As diferentes versões da carta enviada por Lula ao Congresso Nacional, como parte do cumprimento da lei que obriga o mandatário federal a prestar contas dos “planos de governo’ no início do ano legislativo, indicam como Lula buscou manobrar o discurso econômico para maquiar a queda da economia em 2024, acatou mais uma vez os pedidos dos militares reacionários e, por fim, quase admitiu expressamente a troca de cargos desenfreada com o “centrão”.
O texto final foi entregue aos parlamentares no início de fevereiro. Antes dele, duas versões foram escritas, com contribuições de todos os ministérios. A primeira foi entregue no dia 23 de dezembro de 2023, outra em 24 de janeiro de 2024.
O jornalista do monopólio de imprensa Estadão Francisco Leali acessou as diferentes versões com o uso da Lei de Acesso à Informação e divulgou trechos em sua coluna do 8 de março. Já o texto final completo, intitulado “Mensagem ao Congresso Nacional de 2024”, está disponível na internet .
Maquiagem econômica
Na economia, a equipe de Lula se esforçou para camuflar ou suprimir deliberadamente os trechos que indicavam uma piora no cenário econômico em 2024.
No primeiro texto, o Ministério da Fazenda fez referências expressas à “desaceleração do crescimento para 2,2%”. Em palavras mais claras: queda da economia em 2,2%. A “queda no consumo das famílias” também foi incluída entre as dificuldades do ano.
Já na versão de janeiro, ambas as partes foram excluídas. Nesse segundo texto, a equipe de Haddad, agora em tom mais inexato, abordou as dificuldades que o País passaria frente ao cenário de crise internacional, expressa nas “turbulências nos mercados financeiros globais” e as “incertezas” da economia chinesa.
A versão foi novamente alterada quanto entregue ao parlamento. No texto final, além da supressão da queda do PIB, a crise chinesa também desapareceu. Em seu lugar, entraram auto-afagos do governo, que insistiu no “crescimento do PIB” em 2023 e a queda dos preços. Malandramente, o governo evitou falar que o PIB foi puxado na maior parte pelo agronegócio – portanto, sem reflexos na melhoria da qualidade da vida do povo – e evitou os preços que aumentaram brutalmente em 2023 e seguirão a crescer em 2024, como o da energia elétrica.
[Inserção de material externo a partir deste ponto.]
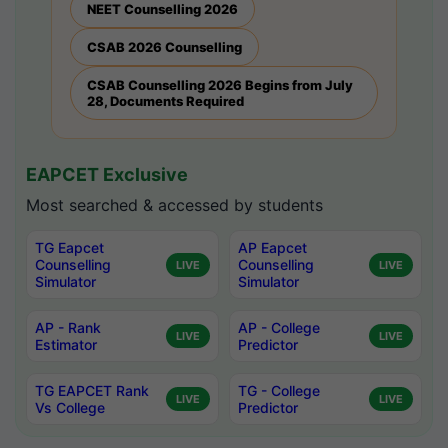
NEET Counselling 2026
CSAB 2026 Counselling
CSAB Counselling 2026 Begins from July
28, Documents Required
EAPCET Exclusive
Most searched & accessed by students
TG Eapcet
AP Eapcet
Counselling
Counselling
LIVE
LIVE
Simulator
Simulator
AP - Rank
AP - College
LIVE
LIVE
Estimator
Predictor
TG EAPCET Rank
TG - College
LIVE
LIVE
Vs College
Predictor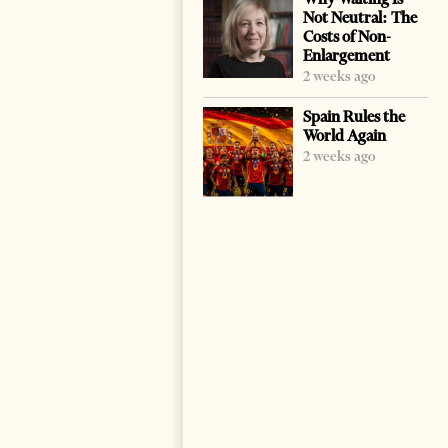
Not Neutral: The
Costs of Non-
Enlargement
2 weeks ago
Spain Rules the
World Again
2 weeks ago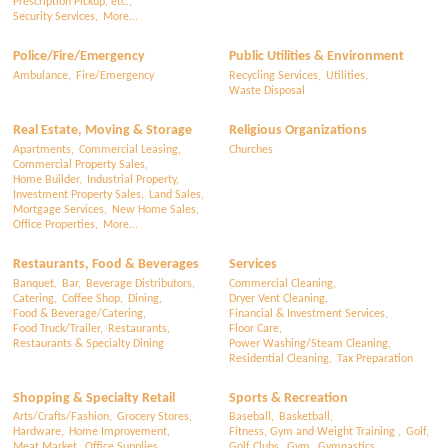
Prescription Pickup, etc.,
Security Services,
More...
Police/Fire/Emergency
Public Utilities & Environment
Ambulance,
Fire/Emergency
Recycling Services,
Utilities,
Waste Disposal
Real Estate, Moving & Storage
Religious Organizations
Apartments,
Commercial Leasing,
Churches
Commercial Property Sales,
Home Builder,
Industrial Property,
Investment Property Sales,
Land Sales,
Mortgage Services,
New Home Sales,
Office Properties,
More...
Restaurants, Food & Beverages
Services
Banquet,
Bar,
Beverage Distributors,
Commercial Cleaning,
Catering,
Coffee Shop,
Dining,
Dryer Vent Cleaning,
Food & Beverage/Catering,
Financial & Investment Services,
Food Truck/Trailer,
Restaurants,
Floor Care,
Restaurants & Specialty Dining
Power Washing/Steam Cleaning,
Residential Cleaning,
Tax Preparation
Shopping & Specialty Retail
Sports & Recreation
Arts/Crafts/Fashion,
Grocery Stores,
Baseball,
Basketball,
Hardware,
Home Improvement,
Fitness, Gym and Weight Training ,
Golf,
Meat Market,
Office Supplies,
Golf Clubs,
Gym,
Gymnastics,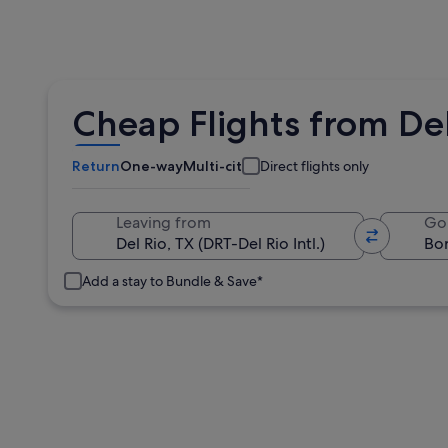
Cheap Flights from Del
Return
One-way
Multi-city
Direct flights only
Leaving from
Go
Add a stay to Bundle & Save*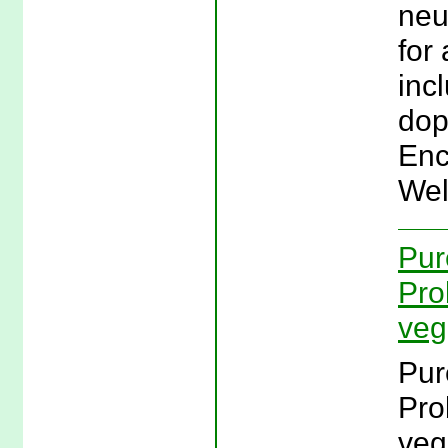
neu
for
inc
dop
Enc
Wel
Pur
Pro
veg
Pur
Pro
veg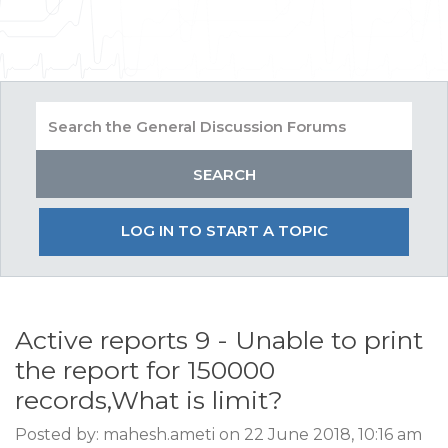
LOG IN TO START A TOPIC
Active reports 9 - Unable to print
the report for 150000
records,What is limit?
Posted by: mahesh.ameti on 22 June 2018, 10:16 am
As exigência dos comandantes
Segundo Francisco Leali, os militares reacionários brasileiros iniciaram a redação do seu texto antes mesmo do pedido formal da Casa Civil. Múcio, além de ter acionado todos os setores do Ministério da Defesa para redigir o documento, passou a caneta também para os comandantes das três forças.
Assanhados, os comandantes não pouparam na hora das exigências. Quando a Casa Civil realizou o pedido formal, solicitou que tivesse “cerca de cinco páginas”. Múcio entregou nove. O governo, submisso aos militares reacionários desde que assumiu, manteve a maior parte do documento na íntegra . Dentre as exigências da milicada estão “projetos estratégicos” tanto para o Exército quanto para a Aeronáutica.
Além de pedir, os comandantes também aproveitaram a liberdade criativa para esconder os próprios fracassos de 2023 . Dentre as “operações militares de apoio à população brasileira” destacadas por eles está a Operação Yanomami, “com a realização das seguintes ações: i) transporte aéreo de cestas de alimentos; e ii) evacuação aeromédica de indígenas”.
Nem o governo, nem os comandantes, nem Múcio, lembraram-se de citar no relatório que, até junho do ano passado, 50% das cestas não haviam sido entregues. Também evitaram mencionar que o ano fechou com um aumento nas mortes dos Yanomami, talvez justamente pela inoperância dos militares, de um lado, e do governo, de outro.
Acordo com o centrão: mencionado, mas retirado
Outro trecho alterado pelo governo diz respeito ao “centrão”. Lealli revelou que, na primeira versão de dezembro do texto, o governo destacou que buscou “excelência na formação das equipes dos ministérios” e que “a iniciativa busca ainda ampliar a interlocução entre agentes políticos e órgãos governamentais”.
Aqui, a sagacidade voltou a imperar: eleva-se a “excelência nas equipes dos ministérios”, mas nada diz sobre a inserção de André Fufuca (PP-MA) no Ministério dos Esportes somente porque foi a exigência do centrão para a aprovação do arcabouço fiscal. Ou da nomeação, pelos mesmos motivos, de Silvio Costa Filho, pedagogo de formação e político de carreira, na pasta do Ministério de Portos e Aeroportos, criado somente para o “toma-lá-dá-cá”. Será que é essa a tal “interlocução entre agentes políticos e órgãos governamentais”?
Ambas as partes foram suprimidas na versão oficial, o que não significa que a prática da troca de cargos por favores acabará. Só não é conveniente fazer menção explícita à ela.